4. Por que a portaria restringe completamente a atuação em redes sociais e não a outras plataformas?
Esse trecho da Portaria é o único que poderia ser questionado judicialmente, tendo em vista que a Lei 5768/71 não faz qualquer distinção ou exigência do meio para autorizar concursos culturais. No entanto, para se questionar tal exigência judicialmente é necessário que se esteja realmente planejando um concurso exclusivamente cultural e não uma promoção comercial travestida de concurso cultural.
5. Qual é a saída no caso da empresa querer fazer um concurso cultural?
As empresas precisam seguir os processos tradicionais da Caixa Econômica Federal. Pode-se traçar o seguinte esquema:
Em primeiro lugar, é preciso examinar se a mecânica da promoção é de concurso exclusivamente cultural (dispensando autorização da CEPCO) ou promoção comercial. Um concurso exclusivamente cultural não pode depender de:
Sorte;
Obrigação de adquirir ou utilizar determinado bem ou serviço;
Publicidade (lembrando que publicidade deve ser entendida como tudo aquilo descrito na Portaria 422/13).
É importante que um advogado examine o regulamento e a mecânica para que haja certeza quanto ao enquadramento na modalidade “concurso exclusivamente cultural”. Caso o intuito do cliente seja promover um produto ou marca, a opção é pedir autorização junto à CEPCO para lançar a promoção comercial, em uma das modalidades de sua escolha: sorteio, vale-brinde ou concurso.
Nas hipóteses de “concurso”, é preciso pagar a taxa de administração, preencher uma série de formulários e aguardar o resultado do processo, que demorava até 45 dias (a Caixa Econômica Federal anunciou uma mudança no prazo, que agora pode ser de até sete dias, caso não haja pendências documentação). Após a autorização e ocorrida a promoção, há também a necessidade de enviar uma documentação que comprove que esta se deu nos termos aprovados (juntamente com o pagamento do IR sobre o valor do prêmio, à razão de 20%). O processo não é informatizado (o que as agências de mídias sociais certamente estranharão) e é bem burocrático, além de não haver um procedimento específico para pequenas premiações, mas não envolve maiores dificuldades; no entanto, agência, cliente e advogados precisarão trabalhar em perfeita sintonia no momento de planejar as ações das empresas.

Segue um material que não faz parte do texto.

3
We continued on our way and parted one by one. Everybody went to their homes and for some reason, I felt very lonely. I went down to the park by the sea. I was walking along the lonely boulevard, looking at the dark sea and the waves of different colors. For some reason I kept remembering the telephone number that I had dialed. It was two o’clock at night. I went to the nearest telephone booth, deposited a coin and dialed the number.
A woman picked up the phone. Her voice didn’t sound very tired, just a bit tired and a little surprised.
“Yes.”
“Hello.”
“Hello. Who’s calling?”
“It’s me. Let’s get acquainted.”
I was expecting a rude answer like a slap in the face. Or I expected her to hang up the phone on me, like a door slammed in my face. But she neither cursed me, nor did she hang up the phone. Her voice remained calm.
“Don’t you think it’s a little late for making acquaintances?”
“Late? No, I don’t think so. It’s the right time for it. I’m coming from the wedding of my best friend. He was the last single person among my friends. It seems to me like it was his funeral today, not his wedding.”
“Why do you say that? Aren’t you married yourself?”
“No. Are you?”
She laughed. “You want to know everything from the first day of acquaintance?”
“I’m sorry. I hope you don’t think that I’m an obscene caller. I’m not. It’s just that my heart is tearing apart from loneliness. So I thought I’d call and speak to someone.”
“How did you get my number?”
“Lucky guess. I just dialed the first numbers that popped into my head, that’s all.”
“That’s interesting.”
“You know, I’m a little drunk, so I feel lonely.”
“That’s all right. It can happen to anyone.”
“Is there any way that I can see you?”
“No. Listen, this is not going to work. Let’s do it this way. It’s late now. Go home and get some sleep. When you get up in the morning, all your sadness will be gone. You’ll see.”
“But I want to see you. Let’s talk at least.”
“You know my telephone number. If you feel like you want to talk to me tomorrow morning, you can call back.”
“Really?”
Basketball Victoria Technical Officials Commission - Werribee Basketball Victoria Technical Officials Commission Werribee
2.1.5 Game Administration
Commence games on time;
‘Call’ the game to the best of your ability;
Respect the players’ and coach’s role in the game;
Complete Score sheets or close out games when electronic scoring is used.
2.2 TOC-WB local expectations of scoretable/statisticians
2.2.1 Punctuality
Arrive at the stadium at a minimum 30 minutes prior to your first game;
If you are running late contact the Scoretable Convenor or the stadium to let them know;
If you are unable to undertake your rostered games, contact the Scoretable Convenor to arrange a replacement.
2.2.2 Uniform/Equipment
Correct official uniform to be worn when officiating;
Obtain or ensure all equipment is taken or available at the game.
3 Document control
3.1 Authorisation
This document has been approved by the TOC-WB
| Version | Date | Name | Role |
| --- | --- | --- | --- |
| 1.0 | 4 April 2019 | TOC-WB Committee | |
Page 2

Há também a possibilidade de utilizar títulos de capitalização, hipótese em que não há necessidade de requerer autorização da CEPCO para realizar promoções. No entanto, o custo de tal procedimento é alto e só é compensador nos casos em que o valor do prêmio é mais elevado.

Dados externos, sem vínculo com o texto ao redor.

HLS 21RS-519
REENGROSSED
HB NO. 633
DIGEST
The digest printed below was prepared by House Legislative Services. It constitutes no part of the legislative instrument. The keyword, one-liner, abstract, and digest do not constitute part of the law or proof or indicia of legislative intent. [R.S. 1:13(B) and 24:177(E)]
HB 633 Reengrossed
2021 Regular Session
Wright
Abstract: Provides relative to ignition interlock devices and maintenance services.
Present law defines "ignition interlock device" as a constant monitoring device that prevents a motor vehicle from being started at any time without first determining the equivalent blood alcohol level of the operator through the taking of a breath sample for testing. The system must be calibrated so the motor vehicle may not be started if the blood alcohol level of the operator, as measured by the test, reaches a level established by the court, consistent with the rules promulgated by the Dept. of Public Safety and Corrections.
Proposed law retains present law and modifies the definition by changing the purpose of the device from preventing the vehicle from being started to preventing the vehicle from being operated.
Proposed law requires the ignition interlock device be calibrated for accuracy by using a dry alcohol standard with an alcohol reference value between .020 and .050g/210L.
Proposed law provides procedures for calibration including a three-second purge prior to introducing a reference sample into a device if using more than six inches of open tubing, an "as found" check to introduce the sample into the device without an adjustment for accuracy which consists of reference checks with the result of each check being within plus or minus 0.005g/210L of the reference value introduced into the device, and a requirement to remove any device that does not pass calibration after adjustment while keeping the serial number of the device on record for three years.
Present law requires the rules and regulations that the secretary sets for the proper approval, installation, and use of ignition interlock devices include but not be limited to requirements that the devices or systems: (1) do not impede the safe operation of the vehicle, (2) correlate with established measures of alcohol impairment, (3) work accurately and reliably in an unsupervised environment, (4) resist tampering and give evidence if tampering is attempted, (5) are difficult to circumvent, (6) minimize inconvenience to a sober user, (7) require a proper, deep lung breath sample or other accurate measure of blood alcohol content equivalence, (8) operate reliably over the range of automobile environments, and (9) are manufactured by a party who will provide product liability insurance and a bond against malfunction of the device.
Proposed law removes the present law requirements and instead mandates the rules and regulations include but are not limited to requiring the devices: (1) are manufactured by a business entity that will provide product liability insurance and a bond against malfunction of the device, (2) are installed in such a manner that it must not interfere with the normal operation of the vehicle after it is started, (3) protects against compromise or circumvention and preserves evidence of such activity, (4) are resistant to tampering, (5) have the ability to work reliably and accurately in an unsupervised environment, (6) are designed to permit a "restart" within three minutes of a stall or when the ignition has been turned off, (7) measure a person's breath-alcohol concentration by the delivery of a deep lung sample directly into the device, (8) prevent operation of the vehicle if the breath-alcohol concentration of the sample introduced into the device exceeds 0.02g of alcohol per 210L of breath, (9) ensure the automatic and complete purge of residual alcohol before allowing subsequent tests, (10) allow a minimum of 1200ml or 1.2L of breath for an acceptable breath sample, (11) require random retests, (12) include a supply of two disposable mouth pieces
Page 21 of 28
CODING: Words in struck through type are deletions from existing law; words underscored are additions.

Importante ressaltar que caso o cliente deseje arriscar e lance uma promoção sem autorização da CEPCO, além do pagamento de multa há a possibilidade da empresa ficar proibida de realizar promoções por até dois anos.
6. Onde os interessados podem se informar mais?

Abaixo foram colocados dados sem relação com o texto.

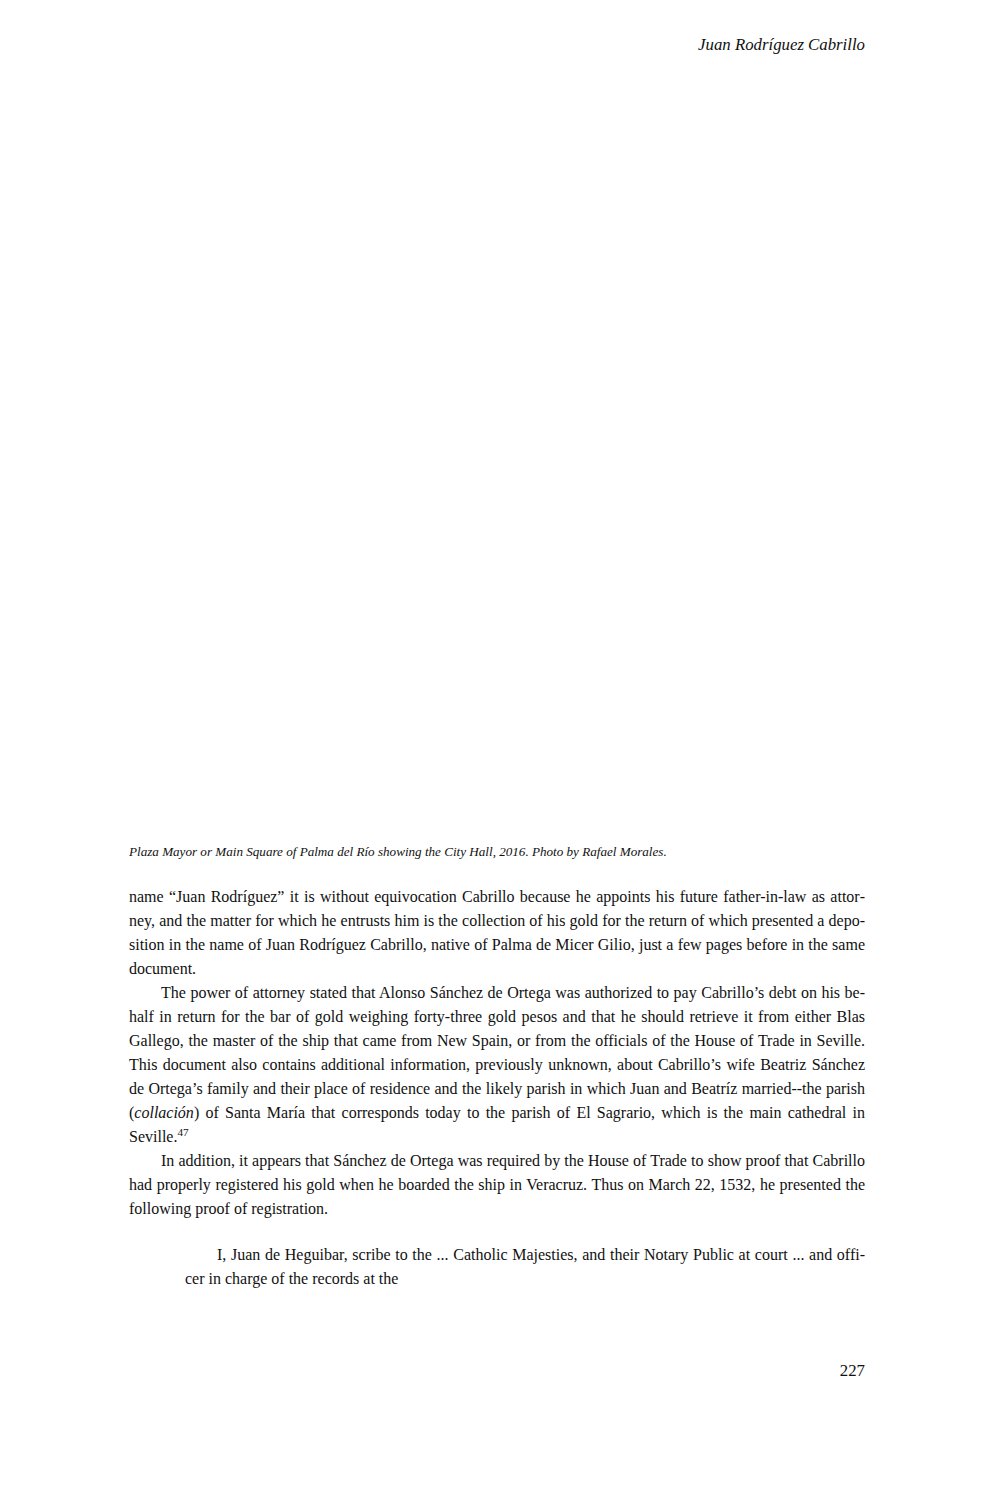Juan Rodríguez Cabrillo
Plaza Mayor or Main Square of Palma del Río showing the City Hall, 2016. Photo by Rafael Morales.
name “Juan Rodríguez” it is without equivocation Cabrillo because he appoints his future father-in-law as attorney, and the matter for which he entrusts him is the collection of his gold for the return of which presented a deposition in the name of Juan Rodríguez Cabrillo, native of Palma de Micer Gilio, just a few pages before in the same document.
The power of attorney stated that Alonso Sánchez de Ortega was authorized to pay Cabrillo’s debt on his behalf in return for the bar of gold weighing forty-three gold pesos and that he should retrieve it from either Blas Gallego, the master of the ship that came from New Spain, or from the officials of the House of Trade in Seville. This document also contains additional information, previously unknown, about Cabrillo’s wife Beatriz Sánchez de Ortega’s family and their place of residence and the likely parish in which Juan and Beatríz married--the parish (collación) of Santa María that corresponds today to the parish of El Sagrario, which is the main cathedral in Seville.47
In addition, it appears that Sánchez de Ortega was required by the House of Trade to show proof that Cabrillo had properly registered his gold when he boarded the ship in Veracruz. Thus on March 22, 1532, he presented the following proof of registration.
I, Juan de Heguibar, scribe to the ... Catholic Majesties, and their Notary Public at court ... and officer in charge of the records at the
227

Site da Caixa Econômica Federal:
Site da Secretaria de Acompanhamento Econômico.
O IAB Brasil agradece ao presidente do comitê de social media, Renato Dias, da Odiseo Brasil, ao presidente do comitê de mobile, Eduardo Fleury, da Pontomobi e aos membros do comitê de veículos, Mariana Assis, do UOL e do comitê de agências, Tiago Lucci, da Sapient, pela participação ativa nas discussões que nos auxiliaram na produção deste material. Agradecimento também à Dra. Flávia Penido, que nos auxiliou juridicamente na concepção do projeto.
Este guia de perguntas e respostas está disponível para todos os profissionais e pessoas interessadas no mercado de marketing e publicidade digital no site do IAB Brasil.
Flávia Penido é advogada formada pela USP (Largo São Francisco) especializada em Direito Tributário, atua há anos na área de Direito Digital e é sócia da Penido Advogados Associados. Ministra aulas de Direito Digital na Pós Graduação da Faculdade Impacta e na Internet Innovation.
Via Agência Ideal.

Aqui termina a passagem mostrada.